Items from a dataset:
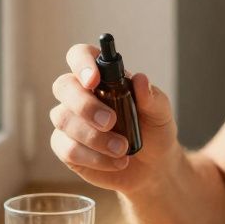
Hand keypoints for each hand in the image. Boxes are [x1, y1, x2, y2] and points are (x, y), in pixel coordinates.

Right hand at [49, 45, 178, 194]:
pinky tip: (116, 161)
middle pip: (63, 86)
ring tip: (123, 148)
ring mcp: (70, 122)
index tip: (94, 80)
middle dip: (84, 104)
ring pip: (64, 120)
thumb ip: (152, 97)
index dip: (82, 63)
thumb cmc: (154, 131)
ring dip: (95, 137)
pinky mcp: (67, 149)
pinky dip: (94, 158)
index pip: (79, 56)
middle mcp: (80, 95)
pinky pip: (68, 149)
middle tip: (110, 122)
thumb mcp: (161, 113)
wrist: (154, 167)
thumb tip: (140, 79)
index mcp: (102, 77)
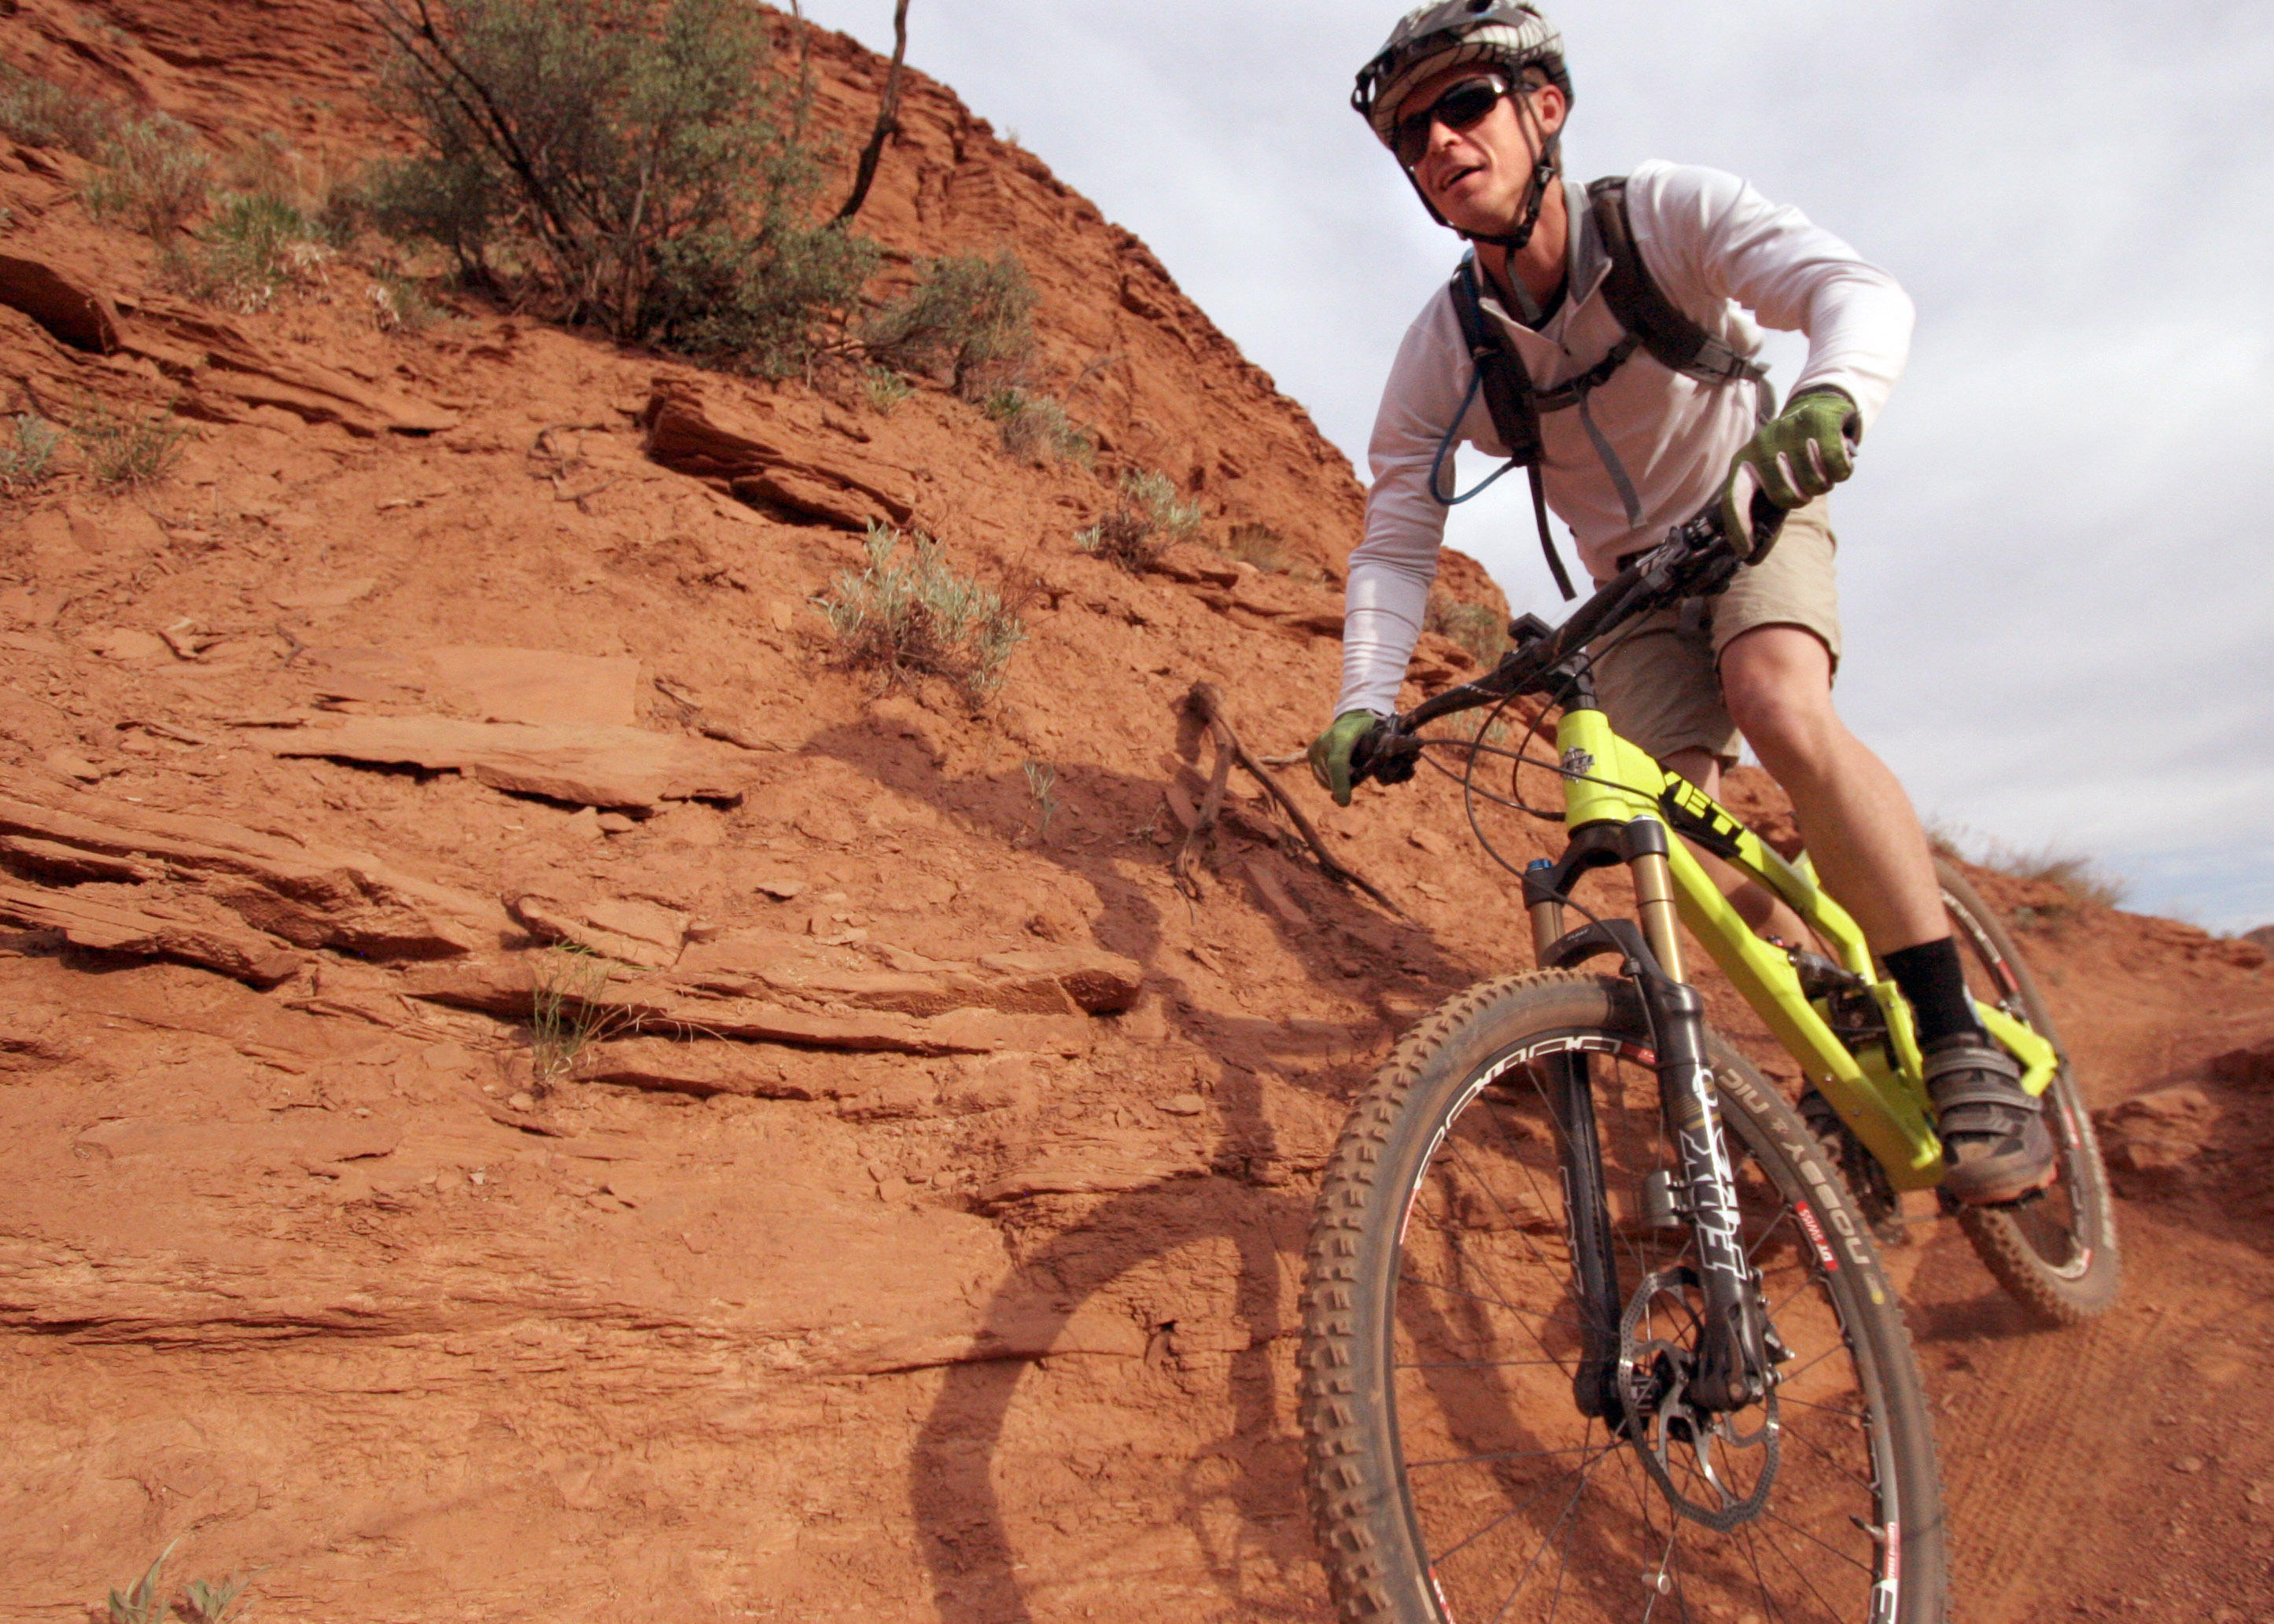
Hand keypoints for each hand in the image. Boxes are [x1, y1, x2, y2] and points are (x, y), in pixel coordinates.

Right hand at [1307, 710, 1381, 806]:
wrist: (1353, 719)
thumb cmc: (1371, 730)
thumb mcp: (1381, 737)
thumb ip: (1384, 755)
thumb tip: (1394, 773)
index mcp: (1343, 735)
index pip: (1337, 762)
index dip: (1340, 784)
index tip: (1344, 802)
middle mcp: (1324, 741)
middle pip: (1332, 777)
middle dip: (1346, 784)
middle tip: (1360, 772)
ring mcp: (1315, 749)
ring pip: (1327, 782)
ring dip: (1340, 782)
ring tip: (1352, 767)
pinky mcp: (1311, 754)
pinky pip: (1322, 779)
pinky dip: (1332, 781)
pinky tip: (1341, 770)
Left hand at [1720, 388, 1860, 558]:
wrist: (1816, 405)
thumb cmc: (1791, 454)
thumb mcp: (1772, 475)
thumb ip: (1764, 510)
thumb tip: (1751, 557)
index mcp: (1744, 462)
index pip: (1734, 499)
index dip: (1739, 527)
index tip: (1746, 551)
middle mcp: (1762, 446)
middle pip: (1787, 498)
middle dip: (1803, 497)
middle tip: (1806, 483)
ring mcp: (1790, 432)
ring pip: (1816, 485)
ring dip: (1824, 482)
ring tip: (1819, 465)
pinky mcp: (1820, 423)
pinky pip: (1838, 468)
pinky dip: (1842, 471)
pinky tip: (1836, 460)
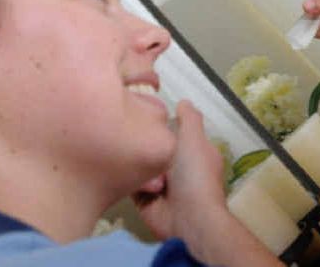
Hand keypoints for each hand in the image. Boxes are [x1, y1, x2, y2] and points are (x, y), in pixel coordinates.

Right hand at [132, 100, 227, 240]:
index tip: (142, 113)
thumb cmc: (194, 174)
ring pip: (140, 164)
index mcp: (193, 152)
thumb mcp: (194, 138)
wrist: (187, 218)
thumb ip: (189, 118)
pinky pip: (131, 182)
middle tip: (127, 131)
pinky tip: (125, 173)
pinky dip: (129, 179)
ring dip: (135, 162)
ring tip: (126, 153)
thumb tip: (183, 102)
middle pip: (153, 147)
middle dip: (144, 143)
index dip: (161, 124)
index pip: (174, 132)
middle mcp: (177, 167)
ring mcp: (161, 184)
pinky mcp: (145, 199)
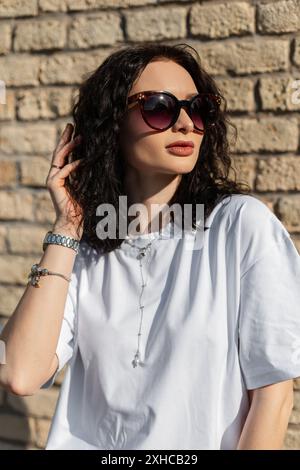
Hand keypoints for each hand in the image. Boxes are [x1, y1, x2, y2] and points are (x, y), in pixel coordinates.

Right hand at [46, 123, 83, 239]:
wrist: (74, 222)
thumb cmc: (82, 206)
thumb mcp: (86, 185)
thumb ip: (86, 173)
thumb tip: (96, 160)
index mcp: (62, 174)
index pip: (65, 154)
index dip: (69, 141)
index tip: (76, 130)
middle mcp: (55, 174)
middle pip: (59, 151)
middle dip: (65, 138)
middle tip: (71, 125)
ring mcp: (53, 179)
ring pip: (60, 157)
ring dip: (69, 146)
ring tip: (78, 137)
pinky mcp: (53, 184)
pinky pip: (64, 170)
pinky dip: (74, 165)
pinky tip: (83, 160)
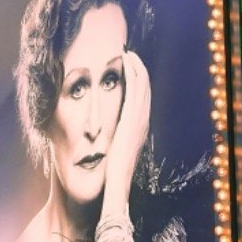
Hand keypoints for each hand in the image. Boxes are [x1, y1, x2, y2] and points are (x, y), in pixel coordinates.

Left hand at [102, 50, 150, 219]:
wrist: (113, 188)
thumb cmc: (106, 178)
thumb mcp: (109, 157)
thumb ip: (107, 145)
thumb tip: (98, 139)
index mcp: (136, 132)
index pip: (139, 101)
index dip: (136, 84)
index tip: (127, 70)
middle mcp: (141, 124)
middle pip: (144, 90)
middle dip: (138, 70)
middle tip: (129, 54)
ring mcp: (139, 122)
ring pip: (142, 86)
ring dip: (136, 67)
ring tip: (128, 53)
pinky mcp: (132, 120)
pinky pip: (135, 90)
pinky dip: (133, 74)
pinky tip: (126, 61)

● **Work to be completed**
Transcribe only this stretch of the data: the line with "ring pip: (1816, 485)", the line with "pinky mcp: (145, 199)", and every line in between. Leave out the pictures.

● **Solution to this task**
ring pip: (1816, 485)
ring dip: (1824, 482)
ring tip: (1819, 465)
pinky mcp: (1820, 423)
pinky pip: (1838, 468)
pinky dip: (1842, 471)
pinky tip: (1836, 460)
Hand keypoints for each hand in the image. Boxes are [x1, y1, x2, y2] and points are (x, y), in pixel coordinates.

Right hand at [132, 100, 227, 240]:
index tip: (142, 113)
thumb cmc: (194, 174)
ring pip: (140, 164)
index mcp: (193, 152)
thumb mcp: (194, 138)
wrist: (187, 218)
thumb ip: (189, 118)
pinky pip: (131, 182)
middle tip: (127, 131)
pinky tip: (125, 173)
pinky dip: (129, 179)
ring dip: (135, 162)
ring tip: (126, 153)
thumb tip: (183, 102)
middle pip: (153, 147)
middle dip: (144, 143)
index dip: (161, 124)
index pip: (174, 132)
middle mcp: (177, 167)
ring mcp: (161, 184)
pinky mcp: (145, 199)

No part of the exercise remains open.